Newspaper publishers feel inexorably drawn towards customising their offering for each new ultra-fashionable device that comes along, and this is an issue at the core of their current dilemma (or their owners acutely sharpening current financial dilemma). The last time I counted: the Guardian (my favourite newspaper) was trying to optimize its content offering across half a dozen different platforms (from print to audio via web, mobile, video, RSS, PDF and blogosphere); and I am sure there are more coming. Even the web site is now being tweaked for optimum delivery in different web environments. There may soon be Apple iPhone, Kindle, Blackberry, Google Android, and Nokia-tweaked editions of different newspapers in web and digital formats (Pre anyone?) for all the different flavours of device out there. And if you think there will be only one dominant Android form factor you may have another think coming.

Newspaper publishers may think that the costs of these proliferating platforms are not falling to them (the adaptations are being paid for by technology partners, or by advertisers, or by new revenue streams from putative subscribers). Wrong. The cost is falling on the publisher who needs to maintain a very complex editorial and content management infrastructure and the cost is also falling on the brand which is inevitably being fragmented as the familiar format and style of the newspaper is poorly distributed and lost in these variant editions. Big damage to brand through content fragmentation and sub-optimal design. One of the principal advantages of a digital edition as the primary offering for a newspaper to its web subscribers is that it is offering the very same newspaper as to print buyers. That correspondence has to re-inforce the brand and develops a climate of continuity, predictability and reliability between print and web editions.

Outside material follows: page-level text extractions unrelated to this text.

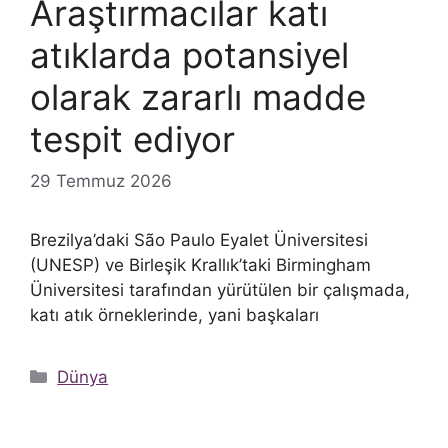
Araştırmacılar katı
atıklarda potansiyel
olarak zararlı madde
tespit ediyor
29 Temmuz 2026
Brezilya’daki São Paulo Eyalet Üniversitesi
(UNESP) ve Birleşik Krallık’taki Birmingham
Üniversitesi tarafından yürütülen bir çalışmada,
katı atık örneklerinde, yani başkaları
Kategoriler
Dünya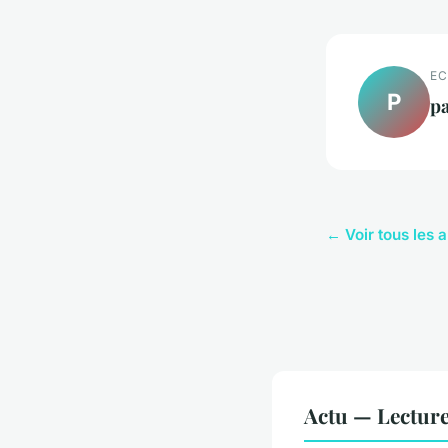
EC
P
pa
← Voir tous les a
Actu — Lectur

Why are newspaper publishers chasing these sub-optimal, format-based, solutions so frantically? I suggest that there are two reasons. The first is that the horizontal, hierarchical, RSS-friendly formats such as Google Fast Flip are well suited to the sequential, evolving, 24 hour real time operation of the news room. Better adapted than the page-based format of the traditional broadsheet or tabloid newspapers. My bet is that these horizontal formats, with the accent on left/right movement, will be adopted by news organisations that are not primarily newspapers (Fast Flip is working with article feeds from the BBC and Salon) and that a few newspapers will migrate in this direction.

But most newspapers really need to work with their historic format, a package in which news, editorial, features and photographs are integrated and distributed and which does not absolutely require paper since digital pages also work. Digital newspapers, when they have learnt the strength of the digital package that they can easily become, will adhere to their page-format style, their section-based daily organisation; the inescapable penalty of the daily edition cycle, which imposes deadlines and a rectangular organisation on the news, opinions, stories and illustrations that they contain. The new Apple Tablet/Slate will be good for this whether it is held in portrait or horizontal mode, and the New York Times will be making a mistake it it postrates itself in horizontal mode to make the most of the 11" aluminum casing of the early models.

Bring on the tablet which should be an ideal format for digital editions in all shapes and sizes. If it is any good (and it will be) it will be a wonderful showcase for the New York Times just as it is. Oh yes, for a certainty each edition will need to be 'carefully put to bed' as they used to say on Fleet Street. No more than that. Newspapers will thrive on the web when they know what it is to be a digital newspaper. Remarkably similar in many ways to a print newspaper, but better.